## Required work
In the records that follow, find the line with "29 Nov 2014"; from there, retype every line exactly through the line with "ครึ่งหนึ่งหลัง", which also belongs to the answer.

## Dataset
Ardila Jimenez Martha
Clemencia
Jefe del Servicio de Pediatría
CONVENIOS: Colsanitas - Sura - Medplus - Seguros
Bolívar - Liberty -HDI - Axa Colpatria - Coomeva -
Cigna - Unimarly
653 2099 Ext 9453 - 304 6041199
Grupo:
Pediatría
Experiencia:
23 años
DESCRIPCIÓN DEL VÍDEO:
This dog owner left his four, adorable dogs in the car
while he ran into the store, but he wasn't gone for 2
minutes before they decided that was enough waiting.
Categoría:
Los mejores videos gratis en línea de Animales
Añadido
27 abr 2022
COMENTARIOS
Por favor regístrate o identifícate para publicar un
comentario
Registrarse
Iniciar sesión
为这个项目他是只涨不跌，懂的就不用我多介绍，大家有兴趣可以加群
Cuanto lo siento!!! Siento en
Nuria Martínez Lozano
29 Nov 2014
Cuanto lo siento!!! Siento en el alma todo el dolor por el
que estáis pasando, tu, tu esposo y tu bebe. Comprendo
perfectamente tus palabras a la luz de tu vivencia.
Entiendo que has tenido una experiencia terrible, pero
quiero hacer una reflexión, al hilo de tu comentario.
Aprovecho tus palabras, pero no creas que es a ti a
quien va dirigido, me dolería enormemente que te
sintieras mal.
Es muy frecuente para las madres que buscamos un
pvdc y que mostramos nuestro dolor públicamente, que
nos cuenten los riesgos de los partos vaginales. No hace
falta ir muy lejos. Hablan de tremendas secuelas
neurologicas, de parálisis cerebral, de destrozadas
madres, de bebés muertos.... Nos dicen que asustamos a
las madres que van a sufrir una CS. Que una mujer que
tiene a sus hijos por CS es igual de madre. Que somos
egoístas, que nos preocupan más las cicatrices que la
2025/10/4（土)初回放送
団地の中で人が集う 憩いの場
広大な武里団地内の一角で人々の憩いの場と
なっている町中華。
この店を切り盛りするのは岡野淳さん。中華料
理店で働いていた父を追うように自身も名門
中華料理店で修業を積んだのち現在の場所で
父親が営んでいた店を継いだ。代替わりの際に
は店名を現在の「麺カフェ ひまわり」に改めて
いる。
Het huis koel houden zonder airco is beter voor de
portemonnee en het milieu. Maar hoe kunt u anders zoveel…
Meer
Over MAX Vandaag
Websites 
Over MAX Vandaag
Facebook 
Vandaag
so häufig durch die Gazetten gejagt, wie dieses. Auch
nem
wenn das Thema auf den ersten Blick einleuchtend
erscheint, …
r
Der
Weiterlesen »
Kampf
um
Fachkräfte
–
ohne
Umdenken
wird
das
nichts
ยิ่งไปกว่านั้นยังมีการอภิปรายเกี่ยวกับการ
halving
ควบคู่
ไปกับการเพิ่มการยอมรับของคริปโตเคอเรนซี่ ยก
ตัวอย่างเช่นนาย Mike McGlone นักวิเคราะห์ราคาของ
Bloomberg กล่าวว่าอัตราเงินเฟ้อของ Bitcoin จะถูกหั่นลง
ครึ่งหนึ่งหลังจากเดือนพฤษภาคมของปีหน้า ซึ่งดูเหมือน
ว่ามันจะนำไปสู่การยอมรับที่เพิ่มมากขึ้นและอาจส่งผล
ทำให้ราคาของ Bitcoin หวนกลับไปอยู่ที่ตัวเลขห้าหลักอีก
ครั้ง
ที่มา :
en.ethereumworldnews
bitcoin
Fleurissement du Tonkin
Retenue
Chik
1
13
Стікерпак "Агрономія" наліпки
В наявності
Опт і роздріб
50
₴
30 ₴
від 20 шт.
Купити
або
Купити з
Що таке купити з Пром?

==

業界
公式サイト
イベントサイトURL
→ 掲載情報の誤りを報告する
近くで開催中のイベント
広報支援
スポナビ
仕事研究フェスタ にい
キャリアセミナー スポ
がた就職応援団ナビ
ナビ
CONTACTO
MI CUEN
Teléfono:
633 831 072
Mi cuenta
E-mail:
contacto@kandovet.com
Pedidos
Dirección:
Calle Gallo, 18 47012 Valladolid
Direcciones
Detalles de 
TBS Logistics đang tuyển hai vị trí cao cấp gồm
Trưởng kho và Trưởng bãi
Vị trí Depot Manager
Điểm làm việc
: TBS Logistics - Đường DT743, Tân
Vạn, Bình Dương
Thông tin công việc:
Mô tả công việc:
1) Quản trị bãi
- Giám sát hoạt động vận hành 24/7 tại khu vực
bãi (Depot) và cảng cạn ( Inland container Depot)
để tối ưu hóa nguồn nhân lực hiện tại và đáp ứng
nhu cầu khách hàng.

--

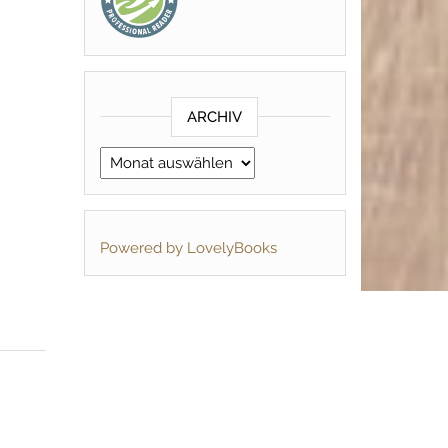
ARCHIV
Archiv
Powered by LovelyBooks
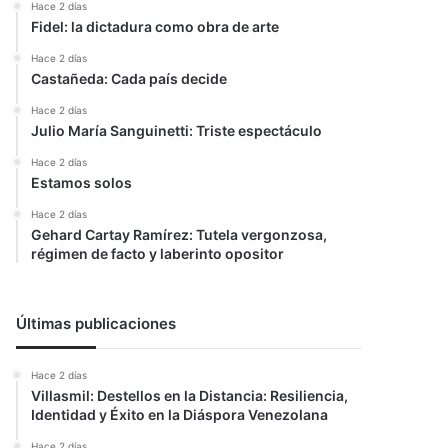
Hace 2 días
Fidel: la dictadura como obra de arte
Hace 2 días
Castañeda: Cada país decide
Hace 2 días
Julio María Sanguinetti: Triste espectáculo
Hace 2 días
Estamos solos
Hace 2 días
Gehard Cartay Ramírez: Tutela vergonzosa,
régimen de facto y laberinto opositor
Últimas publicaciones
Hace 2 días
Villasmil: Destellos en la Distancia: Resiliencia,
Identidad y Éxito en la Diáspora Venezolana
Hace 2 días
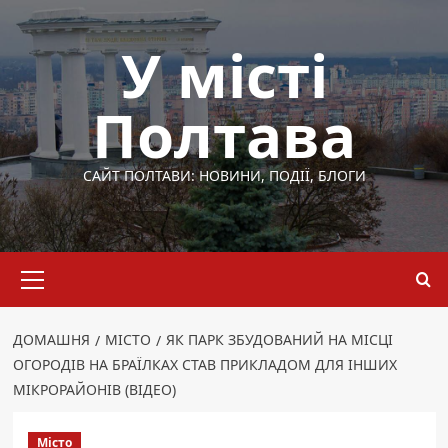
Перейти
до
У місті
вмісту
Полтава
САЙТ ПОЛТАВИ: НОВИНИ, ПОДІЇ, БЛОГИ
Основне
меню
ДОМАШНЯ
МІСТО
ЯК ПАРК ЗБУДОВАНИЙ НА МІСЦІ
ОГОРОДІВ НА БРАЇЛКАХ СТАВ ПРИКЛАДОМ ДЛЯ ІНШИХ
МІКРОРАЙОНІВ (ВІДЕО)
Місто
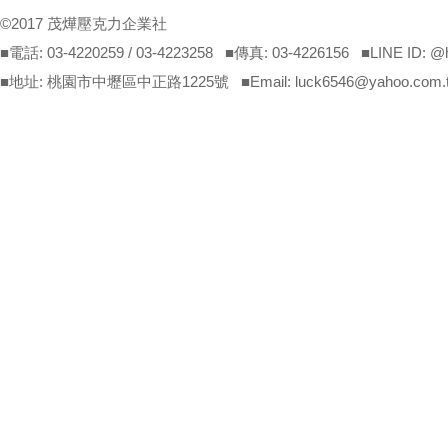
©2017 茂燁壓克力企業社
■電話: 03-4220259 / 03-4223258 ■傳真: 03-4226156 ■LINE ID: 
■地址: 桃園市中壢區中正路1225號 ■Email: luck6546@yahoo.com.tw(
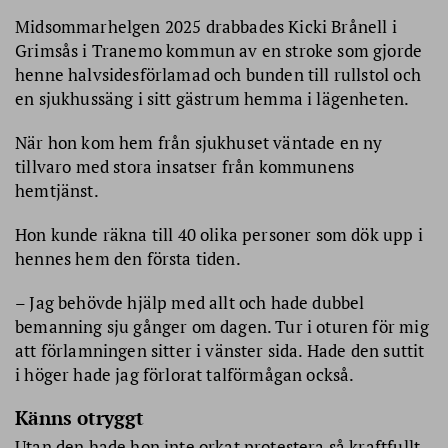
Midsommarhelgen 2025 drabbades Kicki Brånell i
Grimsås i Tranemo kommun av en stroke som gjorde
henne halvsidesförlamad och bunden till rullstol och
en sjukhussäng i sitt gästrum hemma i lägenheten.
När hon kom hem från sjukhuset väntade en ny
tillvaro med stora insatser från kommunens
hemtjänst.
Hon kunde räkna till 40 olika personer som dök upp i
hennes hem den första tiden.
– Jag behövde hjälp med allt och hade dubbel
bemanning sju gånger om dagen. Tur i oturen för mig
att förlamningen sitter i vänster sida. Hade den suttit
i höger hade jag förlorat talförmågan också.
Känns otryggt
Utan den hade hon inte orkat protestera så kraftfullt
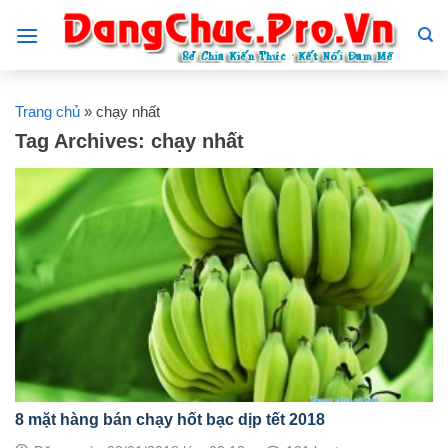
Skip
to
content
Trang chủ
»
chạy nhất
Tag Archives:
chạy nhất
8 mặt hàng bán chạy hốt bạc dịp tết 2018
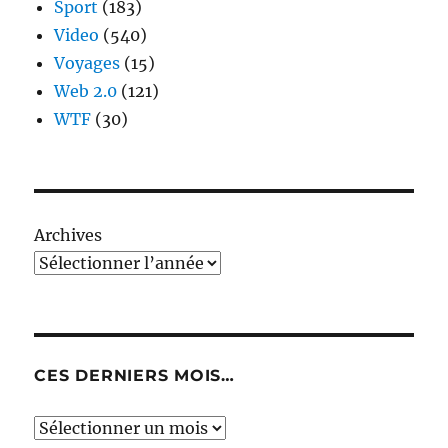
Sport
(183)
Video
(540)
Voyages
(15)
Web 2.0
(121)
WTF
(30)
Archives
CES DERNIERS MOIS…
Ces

## Reply to the exercise
29 Nov 2014
Cuanto lo siento!!! Siento en el alma todo el dolor por el
que estáis pasando, tu, tu esposo y tu bebe. Comprendo
perfectamente tus palabras a la luz de tu vivencia.
Entiendo que has tenido una experiencia terrible, pero
quiero hacer una reflexión, al hilo de tu comentario.
Aprovecho tus palabras, pero no creas que es a ti a
quien va dirigido, me dolería enormemente que te
sintieras mal.
Es muy frecuente para las madres que buscamos un
pvdc y que mostramos nuestro dolor públicamente, que
nos cuenten los riesgos de los partos vaginales. No hace
falta ir muy lejos. Hablan de tremendas secuelas
neurologicas, de parálisis cerebral, de destrozadas
madres, de bebés muertos.... Nos dicen que asustamos a
las madres que van a sufrir una CS. Que una mujer que
tiene a sus hijos por CS es igual de madre. Que somos
egoístas, que nos preocupan más las cicatrices que la
2025/10/4（土)初回放送
団地の中で人が集う 憩いの場
広大な武里団地内の一角で人々の憩いの場と
なっている町中華。
この店を切り盛りするのは岡野淳さん。中華料
理店で働いていた父を追うように自身も名門
中華料理店で修業を積んだのち現在の場所で
父親が営んでいた店を継いだ。代替わりの際に
は店名を現在の「麺カフェ ひまわり」に改めて
いる。
Het huis koel houden zonder airco is beter voor de
portemonnee en het milieu. Maar hoe kunt u anders zoveel…
Meer
Over MAX Vandaag
Websites 
Over MAX Vandaag
Facebook 
Vandaag
so häufig durch die Gazetten gejagt, wie dieses. Auch
nem
wenn das Thema auf den ersten Blick einleuchtend
erscheint, …
r
Der
Weiterlesen »
Kampf
um
Fachkräfte
–
ohne
Umdenken
wird
das
nichts
ยิ่งไปกว่านั้นยังมีการอภิปรายเกี่ยวกับการ
halving
ควบคู่
ไปกับการเพิ่มการยอมรับของคริปโตเคอเรนซี่ ยก
ตัวอย่างเช่นนาย Mike McGlone นักวิเคราะห์ราคาของ
Bloomberg กล่าวว่าอัตราเงินเฟ้อของ Bitcoin จะถูกหั่นลง
ครึ่งหนึ่งหลังจากเดือนพฤษภาคมของปีหน้า ซึ่งดูเหมือน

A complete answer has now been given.